Aluminum nitride (AlN) is a piezoelectric and wide bang gap material which crystallizes in a hexagonal wurtzite structure. This material arouses a certain interest in various fields of microelectronics, in particular radiofrequency (RF) devices ^1–3. Its deposition process is well-known and appears to be reproducible, using either epi-like chemical deposition solutions, or N₂-based physical deposition with Al-target. In particular, AlN deposited by Physical Vapor Deposition (PVD) exhibits a relatively large electromechanical coupling coefficient k_t² ≈ 6,5%. ²

Due to the lack of bulk AlN substrates and the large lattice mismatch between AlN and silicon, AlN is usually epitaxially grown on sapphire or silicon carbide (SiC) substrates at high growth temperature (≈1000 °C) to achieve higher crystalline quality and hence better device performance ^4,5. However, high cost, limited wafer size or differences in thermal expansion coefficient between AlN and these substrates drastically limit the integration and applications of AlN.

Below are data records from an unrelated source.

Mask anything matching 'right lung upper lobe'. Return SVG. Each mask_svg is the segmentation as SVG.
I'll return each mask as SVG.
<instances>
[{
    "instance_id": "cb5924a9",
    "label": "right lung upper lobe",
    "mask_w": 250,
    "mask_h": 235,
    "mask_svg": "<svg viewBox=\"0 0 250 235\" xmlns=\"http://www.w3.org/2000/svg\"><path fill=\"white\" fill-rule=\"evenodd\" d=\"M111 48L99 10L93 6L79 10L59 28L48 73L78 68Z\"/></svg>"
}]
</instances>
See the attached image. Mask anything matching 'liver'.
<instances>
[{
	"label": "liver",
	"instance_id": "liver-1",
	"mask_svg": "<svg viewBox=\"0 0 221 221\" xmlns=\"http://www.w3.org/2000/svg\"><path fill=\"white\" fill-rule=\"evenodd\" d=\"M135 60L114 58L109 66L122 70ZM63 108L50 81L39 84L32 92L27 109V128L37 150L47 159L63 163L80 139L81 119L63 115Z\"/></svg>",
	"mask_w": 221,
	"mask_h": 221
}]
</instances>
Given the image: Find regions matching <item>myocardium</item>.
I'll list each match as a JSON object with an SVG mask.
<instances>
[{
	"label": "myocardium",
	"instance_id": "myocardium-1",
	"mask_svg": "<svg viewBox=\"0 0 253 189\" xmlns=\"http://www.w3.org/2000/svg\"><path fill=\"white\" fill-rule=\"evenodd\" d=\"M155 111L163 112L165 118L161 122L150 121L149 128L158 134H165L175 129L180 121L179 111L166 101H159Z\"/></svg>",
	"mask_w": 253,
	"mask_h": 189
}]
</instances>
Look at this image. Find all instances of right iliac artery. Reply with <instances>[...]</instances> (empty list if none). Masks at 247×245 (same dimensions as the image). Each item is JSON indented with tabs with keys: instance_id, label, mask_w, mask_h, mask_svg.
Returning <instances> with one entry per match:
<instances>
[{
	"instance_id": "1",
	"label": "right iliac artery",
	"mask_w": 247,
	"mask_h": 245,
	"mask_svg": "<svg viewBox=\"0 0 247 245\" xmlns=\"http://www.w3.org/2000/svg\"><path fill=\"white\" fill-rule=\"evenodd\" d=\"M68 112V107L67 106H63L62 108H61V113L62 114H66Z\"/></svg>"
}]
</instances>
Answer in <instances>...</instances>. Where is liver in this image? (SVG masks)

In recent years, the emergence of 2-Dimensional (2D) materials and particularly 2D-Transition Metal Dichalcogenides (2D-TMDs) seems to be a promising approach for the growth of III-nitride. Among 2D-TMDs, MoS₂ is one of the most widely studied materials due to its availability ^6,7. MoS₂ has a natural two-dimensional structure with the sandwich-like S-Mo-S layers serving as building blocks, in which the atoms in the layer are bonded with strong covalent bonding, while the layers are packed together with weak interlayer forces ^8,9. It also presents a hexagonal structure with a close lattice matching with III-nitride (1 % to 3 %) and a chemical compatibility enabling the direct growth of these materials ^4,5.

In this presentation, we will demonstrate the direct growth of c-axis textured AlN films deposited by PVD on a well-controlled and uniform MoS₂thin film elaborated by Atomic Layer Deposition (ALD). We will show how 2D materials can be advantageously implemented to improve the texturation of AlN on silicon substrate. Hence, in figure 1, the crystal quality of AlN is assessed by X-Ray Diffraction (XRD) measurements using the Rocking Curve (RC) technique. The FWMH of the omega peak at 18° (Theta 36,04° of (002)) gives a direct information on the mosaicity of the AlN layer. AlN Growth on 2D-MoS₂ seed induces a strong reduction of FWMH compared to Si-based substrate, indicating the preferential reorientation of the AlN matrix along the (002) axis, perpendicular to the substrate surface. This orientation is expected to boost the piezoelectric coefficient, which opens new field of applications on Si substrate.